What Ferrets Were Bred to Do
Ferrets were domesticated for one practical purpose: pest control. Their slim, flexible bodies made them ideal for entering rabbit and rat burrows. The technique, called ferreting, involved sending a ferret into a burrow system while hunters waited at the exits with nets or dogs. Importantly, the goal was for the ferret to flush prey out, not to catch and eat it. A ferret that killed and consumed the rabbit underground was useless to the hunter and harder to retrieve from the burrow.
Over generations, breeders selected against the hunting and killing instinct. They also favored ferrets that were easy to handle, calm around people, and unlikely to bolt. This produced an animal that is dramatically different from its wild ancestor in temperament. Domestic ferrets are curious rather than cautious, comfortable being picked up and carried, and show little fear of heights, something that terrifies wild polecats. Their scent-marking behavior is also far less pronounced than in polecats, and they tend to retain juvenile, playful behaviors well into adulthood, a pattern biologists associate with domestication across many species.
As ferrets became less useful for hunting, breeders shifted toward selecting for coat color, body shape, reduced odor, and greater docility. The result is a pet that, while still recognizably a polecat relative, could not realistically survive on its own in the wild.
How Ferrets Spread Around the World
From their Mediterranean origins, ferrets spread throughout Europe as a working animal over the centuries. They arrived in North America in the 1800s, imported from Europe initially for hunting and pest control. By the early 20th century, importations continued for a new purpose: fur production. Today, ferrets are kept primarily as pets in the United States, though they remain illegal or restricted in some states and cities.

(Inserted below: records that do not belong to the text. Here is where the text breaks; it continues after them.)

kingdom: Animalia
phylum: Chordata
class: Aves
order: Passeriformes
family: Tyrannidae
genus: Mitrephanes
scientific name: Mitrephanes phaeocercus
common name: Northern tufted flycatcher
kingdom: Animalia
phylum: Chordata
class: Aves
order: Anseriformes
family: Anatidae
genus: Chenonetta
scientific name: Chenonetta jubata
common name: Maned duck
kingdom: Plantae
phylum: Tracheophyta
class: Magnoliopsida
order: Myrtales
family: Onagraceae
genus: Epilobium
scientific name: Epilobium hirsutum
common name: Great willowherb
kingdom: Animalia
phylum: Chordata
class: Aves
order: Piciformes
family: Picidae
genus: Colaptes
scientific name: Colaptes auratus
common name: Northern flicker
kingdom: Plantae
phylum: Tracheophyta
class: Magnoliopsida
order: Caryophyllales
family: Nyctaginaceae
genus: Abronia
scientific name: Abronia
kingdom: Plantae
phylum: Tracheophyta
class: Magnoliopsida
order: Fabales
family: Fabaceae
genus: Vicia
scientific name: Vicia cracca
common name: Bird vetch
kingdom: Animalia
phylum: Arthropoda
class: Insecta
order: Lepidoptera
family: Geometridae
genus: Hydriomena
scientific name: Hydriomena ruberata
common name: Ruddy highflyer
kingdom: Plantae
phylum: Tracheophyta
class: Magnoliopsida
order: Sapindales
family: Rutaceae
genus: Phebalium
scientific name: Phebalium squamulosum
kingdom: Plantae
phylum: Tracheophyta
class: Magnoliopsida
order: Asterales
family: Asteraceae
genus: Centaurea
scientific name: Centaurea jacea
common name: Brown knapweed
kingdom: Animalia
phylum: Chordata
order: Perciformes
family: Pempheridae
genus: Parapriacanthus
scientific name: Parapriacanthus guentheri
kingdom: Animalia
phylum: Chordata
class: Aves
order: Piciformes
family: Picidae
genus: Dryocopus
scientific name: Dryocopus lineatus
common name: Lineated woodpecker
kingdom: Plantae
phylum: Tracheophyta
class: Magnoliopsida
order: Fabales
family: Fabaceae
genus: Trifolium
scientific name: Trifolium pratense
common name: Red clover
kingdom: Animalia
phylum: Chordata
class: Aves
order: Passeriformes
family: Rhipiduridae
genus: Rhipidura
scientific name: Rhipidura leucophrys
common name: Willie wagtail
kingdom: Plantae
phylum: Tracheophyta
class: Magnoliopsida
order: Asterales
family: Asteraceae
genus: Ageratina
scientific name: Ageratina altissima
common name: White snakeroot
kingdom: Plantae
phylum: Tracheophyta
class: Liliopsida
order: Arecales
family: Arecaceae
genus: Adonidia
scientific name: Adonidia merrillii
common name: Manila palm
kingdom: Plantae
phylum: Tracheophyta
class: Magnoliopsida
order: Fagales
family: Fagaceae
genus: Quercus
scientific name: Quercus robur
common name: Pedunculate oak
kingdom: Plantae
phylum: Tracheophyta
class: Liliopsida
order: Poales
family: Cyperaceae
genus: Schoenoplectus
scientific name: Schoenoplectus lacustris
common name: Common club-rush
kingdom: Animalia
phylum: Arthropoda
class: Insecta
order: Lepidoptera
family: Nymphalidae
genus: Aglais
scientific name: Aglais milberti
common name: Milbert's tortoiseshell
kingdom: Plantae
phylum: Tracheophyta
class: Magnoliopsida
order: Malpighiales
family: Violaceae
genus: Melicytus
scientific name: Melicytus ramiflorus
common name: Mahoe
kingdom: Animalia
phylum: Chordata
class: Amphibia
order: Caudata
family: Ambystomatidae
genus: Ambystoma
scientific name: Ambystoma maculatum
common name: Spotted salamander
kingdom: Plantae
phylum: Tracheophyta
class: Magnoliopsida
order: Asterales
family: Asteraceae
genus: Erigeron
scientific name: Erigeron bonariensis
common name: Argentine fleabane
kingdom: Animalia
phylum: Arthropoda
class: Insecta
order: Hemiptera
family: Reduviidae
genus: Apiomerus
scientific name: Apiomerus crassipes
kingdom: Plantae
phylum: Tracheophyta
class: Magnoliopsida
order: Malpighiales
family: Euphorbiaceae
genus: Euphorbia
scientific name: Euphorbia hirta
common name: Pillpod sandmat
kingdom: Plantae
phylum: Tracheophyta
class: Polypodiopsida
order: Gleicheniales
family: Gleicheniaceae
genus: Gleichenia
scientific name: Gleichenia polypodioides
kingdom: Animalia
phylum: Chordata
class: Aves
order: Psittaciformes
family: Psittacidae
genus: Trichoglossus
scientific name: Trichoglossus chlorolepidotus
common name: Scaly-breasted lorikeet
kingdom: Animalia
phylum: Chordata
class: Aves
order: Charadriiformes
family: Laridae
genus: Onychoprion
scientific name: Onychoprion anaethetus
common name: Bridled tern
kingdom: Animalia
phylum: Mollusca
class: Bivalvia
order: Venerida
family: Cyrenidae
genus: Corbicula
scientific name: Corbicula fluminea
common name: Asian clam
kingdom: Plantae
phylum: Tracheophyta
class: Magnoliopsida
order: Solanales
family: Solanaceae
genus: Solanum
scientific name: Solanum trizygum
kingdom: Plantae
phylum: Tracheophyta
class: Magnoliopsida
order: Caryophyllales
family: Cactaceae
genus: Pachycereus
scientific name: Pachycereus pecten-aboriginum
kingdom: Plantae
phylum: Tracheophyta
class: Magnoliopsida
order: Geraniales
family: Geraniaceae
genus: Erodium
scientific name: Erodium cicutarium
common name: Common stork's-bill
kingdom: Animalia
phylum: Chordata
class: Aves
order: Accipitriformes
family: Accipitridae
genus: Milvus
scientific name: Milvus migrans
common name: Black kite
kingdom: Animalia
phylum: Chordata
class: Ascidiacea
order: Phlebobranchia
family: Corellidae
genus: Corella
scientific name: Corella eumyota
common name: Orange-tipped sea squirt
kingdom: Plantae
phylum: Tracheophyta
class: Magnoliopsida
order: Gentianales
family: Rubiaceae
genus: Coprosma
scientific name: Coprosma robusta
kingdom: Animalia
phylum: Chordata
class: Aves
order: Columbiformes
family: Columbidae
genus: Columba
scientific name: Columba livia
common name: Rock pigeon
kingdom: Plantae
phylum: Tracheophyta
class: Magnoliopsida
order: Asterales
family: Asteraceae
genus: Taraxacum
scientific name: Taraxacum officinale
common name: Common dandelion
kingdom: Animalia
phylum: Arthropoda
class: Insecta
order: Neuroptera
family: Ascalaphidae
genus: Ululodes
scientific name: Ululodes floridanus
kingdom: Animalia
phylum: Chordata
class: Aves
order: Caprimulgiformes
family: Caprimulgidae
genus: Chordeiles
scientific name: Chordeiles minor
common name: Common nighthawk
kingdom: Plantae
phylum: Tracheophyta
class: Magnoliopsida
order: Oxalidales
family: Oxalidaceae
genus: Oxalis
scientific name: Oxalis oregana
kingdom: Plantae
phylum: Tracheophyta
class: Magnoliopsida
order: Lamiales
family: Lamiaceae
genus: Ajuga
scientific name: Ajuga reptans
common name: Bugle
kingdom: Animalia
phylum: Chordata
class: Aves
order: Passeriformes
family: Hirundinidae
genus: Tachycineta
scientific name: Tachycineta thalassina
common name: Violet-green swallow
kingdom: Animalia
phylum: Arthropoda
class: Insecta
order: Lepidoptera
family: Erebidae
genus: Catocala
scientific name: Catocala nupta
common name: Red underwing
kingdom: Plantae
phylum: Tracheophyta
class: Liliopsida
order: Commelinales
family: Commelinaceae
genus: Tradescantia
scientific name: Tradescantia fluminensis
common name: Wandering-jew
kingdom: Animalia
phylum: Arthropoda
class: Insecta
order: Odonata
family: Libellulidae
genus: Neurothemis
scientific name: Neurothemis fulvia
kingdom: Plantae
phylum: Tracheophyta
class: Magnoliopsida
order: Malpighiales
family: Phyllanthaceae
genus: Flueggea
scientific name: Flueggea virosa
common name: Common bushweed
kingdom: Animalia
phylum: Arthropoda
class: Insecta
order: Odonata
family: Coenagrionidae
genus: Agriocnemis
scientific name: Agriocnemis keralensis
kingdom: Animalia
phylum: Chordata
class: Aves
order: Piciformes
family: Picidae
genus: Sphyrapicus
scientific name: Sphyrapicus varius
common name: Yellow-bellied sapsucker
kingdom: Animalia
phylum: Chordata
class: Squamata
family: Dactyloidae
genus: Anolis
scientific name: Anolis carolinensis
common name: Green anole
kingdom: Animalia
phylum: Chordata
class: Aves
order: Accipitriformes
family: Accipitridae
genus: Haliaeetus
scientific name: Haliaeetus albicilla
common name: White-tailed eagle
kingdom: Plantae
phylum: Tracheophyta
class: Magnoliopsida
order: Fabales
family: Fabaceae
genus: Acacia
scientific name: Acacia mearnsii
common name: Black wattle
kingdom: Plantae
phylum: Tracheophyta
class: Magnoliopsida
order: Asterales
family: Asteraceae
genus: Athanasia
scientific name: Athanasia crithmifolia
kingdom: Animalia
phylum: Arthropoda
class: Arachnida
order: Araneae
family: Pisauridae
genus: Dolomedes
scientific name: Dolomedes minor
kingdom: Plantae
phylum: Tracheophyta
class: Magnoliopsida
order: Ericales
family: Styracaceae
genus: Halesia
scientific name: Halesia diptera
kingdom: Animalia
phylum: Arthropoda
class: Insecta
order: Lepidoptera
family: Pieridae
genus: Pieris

One of the most consequential introductions happened in New Zealand in the 1880s. Colonial authorities imported ferrets, along with stoats and weasels, to control a rabbit population that had exploded out of control. By 1900, ferrets had established wild populations and were wreaking havoc on native wildlife. They played a direct role in the decline of kiwi, weka, and blue duck, and contributed to the extinction of kākāpō on the New Zealand mainland. More than a century later, feral ferrets still prey on royal albatross chicks, yellow-eyed penguins, and numerous ground-nesting birds. No ecological balance has been reached. Native species continue to decline because of ferret predation, and keeping ferrets out of island sanctuaries remains one of New Zealand’s biggest conservation challenges.
Domestic Ferrets vs. Black-Footed Ferrets
If you’re in North America, you may have heard of the black-footed ferret, an endangered wild species native to the Great Plains. Despite sharing a common name, the black-footed ferret (Mustela nigripes) is a separate species from the domestic ferret. The two are closely related, close enough that they can produce fertile offspring in captivity, and some researchers have argued they could be considered part of a single widespread species complex along with European polecats. But black-footed ferrets evolved in North America, likely diverging from their European relatives during the Pleistocene, and they are specialized prairie dog predators with no history of domestication. The pet ferret in your living room has no black-footed ferret ancestry.